The HMAC is computed over the raw body bytes — verify BEFORE parsing JSON, since JSON.parse(rawBody) then JSON.stringify(...) can reorder keys and mismatch.

On-demand bypass: when an operator fires the trigger via the dashboard's "Run now" button (or POST /triggers/:id/run via API key), the worker skips the pre-flight check by default — on-demand means "I want this NOW". Customers who want gating on every run, including on-demand, flip the trigger's "Also gate on-demand runs" toggle.
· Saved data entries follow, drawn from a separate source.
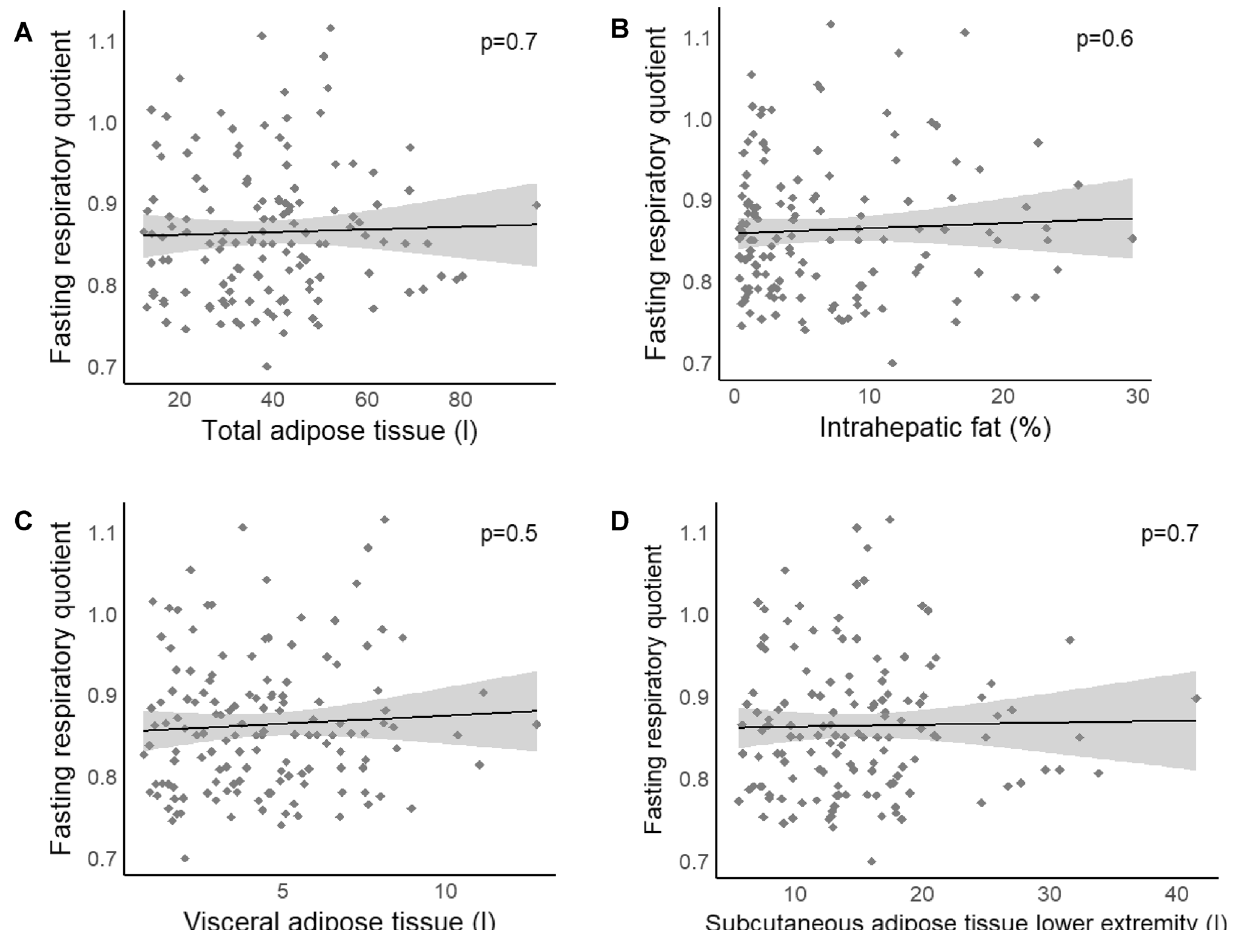
Figure 2. Association of respiratory quotient (RQ) and body fat distribution determined by whole-body MRI and liver MRS . Total adipose tissue ( A ), intrahepatic fat content ( B ), neither visceral nor subcutaneous adipose tissue ( C , D ) was correlated to RQ. Data are presented as scatterplots with linear regression lines and 95% CI. p values are derived from linear regression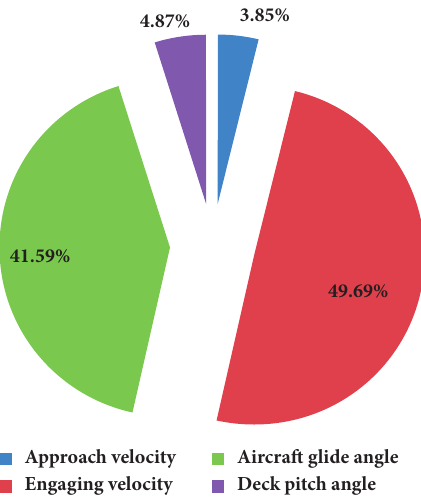
Figure 7: The average influence degree of each correlated parameter on sinking velocity. Table 7: The samples whose influence degree on sinking velocity has a sudden change.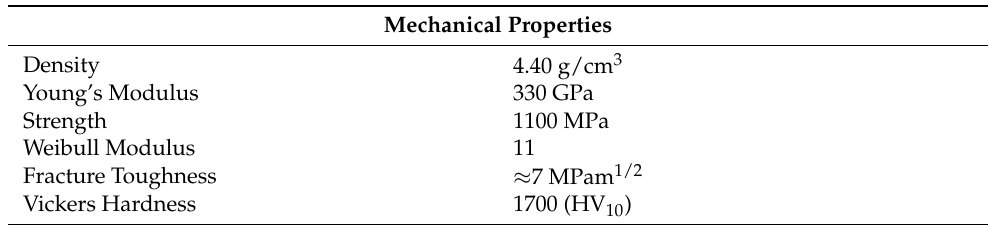
Table 5. Material properties of an alumina matrix composite containing plateles and about 25 wt-% of zirconia, partially stabilized by yttria and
30s timeout: hardcoded. If your gate logic can't decide in 30s, the answer should be pre-computed somewhere cheaper (e.g. a flag that a separate job sets when new work arrives).

Running as a Service

The worker is a long-running process — keep it alive with the host's service manager. Sample config files for the four common surfaces ship in templates/; copy and edit per host.

systemd (Linux)

sudo cp templates/systemd-pipedai-worker.service /etc/systemd/system/pipedai-worker.service
sudo $EDITOR /etc/systemd/system/pipedai-worker.service   # set User= and AUTH_MODE / ANTHROPIC_API_KEY
sudo systemctl daemon-reload
sudo systemctl enable --now pipedai-worker
journalctl -u pipedai-worker -f

The template uses KillSignal=SIGINT and TimeoutStopSec=120 so the worker has time to finish its in-flight run before systemd escalates.

launchd (macOS)

cp templates/launchd-com.marolence.pipedai-worker.plist \
   ~/Library/LaunchAgents/com.marolence.pipedai-worker.plist
$EDITOR ~/Library/LaunchAgents/com.marolence.pipedai-worker.plist  # set AUTH_MODE / ANTHROPIC_API_KEY
launchctl load -w ~/Library/LaunchAgents/com.marolence.pipedai-worker.plist
launchctl list | grep pipedai-worker
tail -f /tmp/pipedai-worker.out.log

nssm (Windows)

choco install nssm
copy templates\windows-nssm-install.bat .
notepad windows-nssm-install.bat   :: edit AUTH_MODE / paths
:: Open an Administrator command prompt and run:
windows-nssm-install.bat
nssm start PipedAIWorker

Docker / docker-compose

cp templates/Dockerfile templates/docker-compose.yml ./
ANTHROPIC_API_KEY=sk-... docker compose up -d
docker compose logs -f pipedai-worker

The compose file bind-mounts ~/.pipedai so the container reads the host's worker.json — register on the host first with pipedai-worker register --token=… --api-url=… before bringing the container up.

npm Scripts

| Script | Purpose | |---|---| | npm run dev | Run the CLI directly via tsx (no build). Useful for npx tsx src/cli.ts <subcommand>. | | npm run build | tsup bundle to dist/cli.js. | | npm start | node dist/cli.js. Equivalent to running the bin. | | npm run type-check | tsc --noEmit. | | npm run lint | ESLint over src/. | | npm run format | Prettier write-in-place. | | npm test | Run the Vitest suite once. | | npm run test:watch | Vitest watch mode. |

Multi-Repo Workflow

Phases, tasks, and tickets live in the Marolence Developer Portal MCP, not in this repo. There is no PLAN.md. See CLAUDE.md (managed centrally — don't hand-edit) for how to find your work, propose scope changes, and follow the commit conventions that drive task attribution and billing.

When a task spans repos, navigate to ../pipedai-api or ../pipedai-website and make changes there directly — they're sibling clones in the same parent directory.